In the rows below, print everything from the line containing "Locations in Ballantrae ON That" down to the line containing "digital operations running smoothly.", character for character and with both of those lines included.

[Opening Supplied information section]

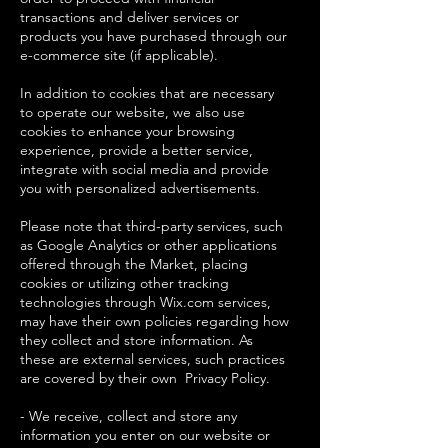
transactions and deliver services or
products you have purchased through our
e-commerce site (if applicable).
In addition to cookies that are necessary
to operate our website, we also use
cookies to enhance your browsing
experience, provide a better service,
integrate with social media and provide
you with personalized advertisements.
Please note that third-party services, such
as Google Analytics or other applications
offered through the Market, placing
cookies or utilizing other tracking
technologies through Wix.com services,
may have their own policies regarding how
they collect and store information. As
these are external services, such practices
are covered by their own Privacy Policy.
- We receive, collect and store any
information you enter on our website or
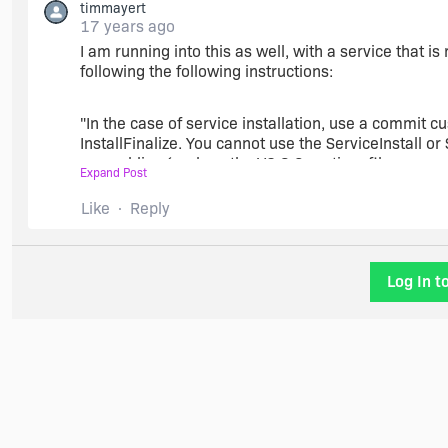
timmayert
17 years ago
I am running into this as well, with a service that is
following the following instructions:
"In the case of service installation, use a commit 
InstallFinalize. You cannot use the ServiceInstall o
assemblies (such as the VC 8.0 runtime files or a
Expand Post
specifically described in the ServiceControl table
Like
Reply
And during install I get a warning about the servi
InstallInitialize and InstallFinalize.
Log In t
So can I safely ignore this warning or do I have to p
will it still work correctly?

[Closing Supplied information section]
[Opening Supplied information section]

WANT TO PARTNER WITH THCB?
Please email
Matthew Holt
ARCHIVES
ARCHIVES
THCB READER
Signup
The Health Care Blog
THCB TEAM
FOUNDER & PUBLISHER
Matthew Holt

[Closing Supplied information section]
[Opening Supplied information section]

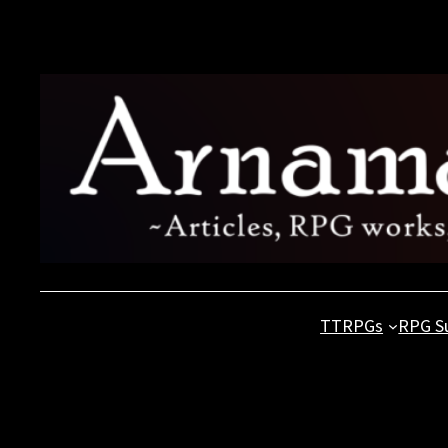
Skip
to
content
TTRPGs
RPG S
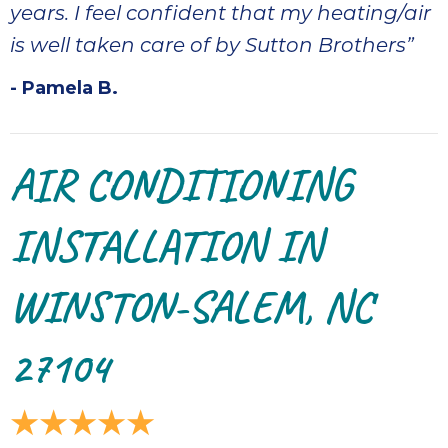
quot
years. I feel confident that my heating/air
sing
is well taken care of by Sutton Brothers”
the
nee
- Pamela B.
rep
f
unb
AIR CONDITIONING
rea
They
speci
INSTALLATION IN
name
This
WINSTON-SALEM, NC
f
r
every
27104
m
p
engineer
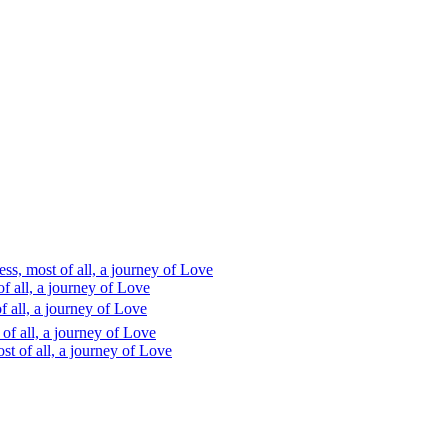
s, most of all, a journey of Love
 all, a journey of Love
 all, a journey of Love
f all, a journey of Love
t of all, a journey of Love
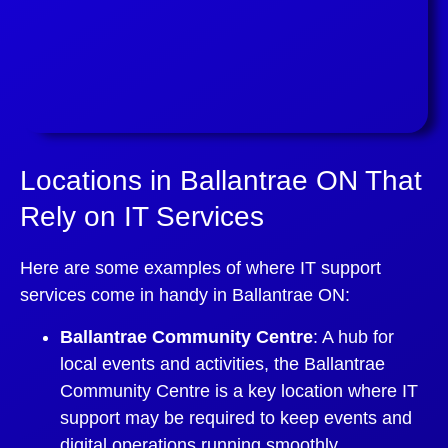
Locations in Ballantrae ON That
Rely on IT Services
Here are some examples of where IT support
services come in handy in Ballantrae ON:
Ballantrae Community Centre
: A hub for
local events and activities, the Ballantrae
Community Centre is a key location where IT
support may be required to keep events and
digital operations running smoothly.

[Closing Supplied information section]

- Task result:
Locations in Ballantrae ON That
Rely on IT Services
Here are some examples of where IT support
services come in handy in Ballantrae ON:
Ballantrae Community Centre
: A hub for
local events and activities, the Ballantrae
Community Centre is a key location where IT
support may be required to keep events and
digital operations running smoothly.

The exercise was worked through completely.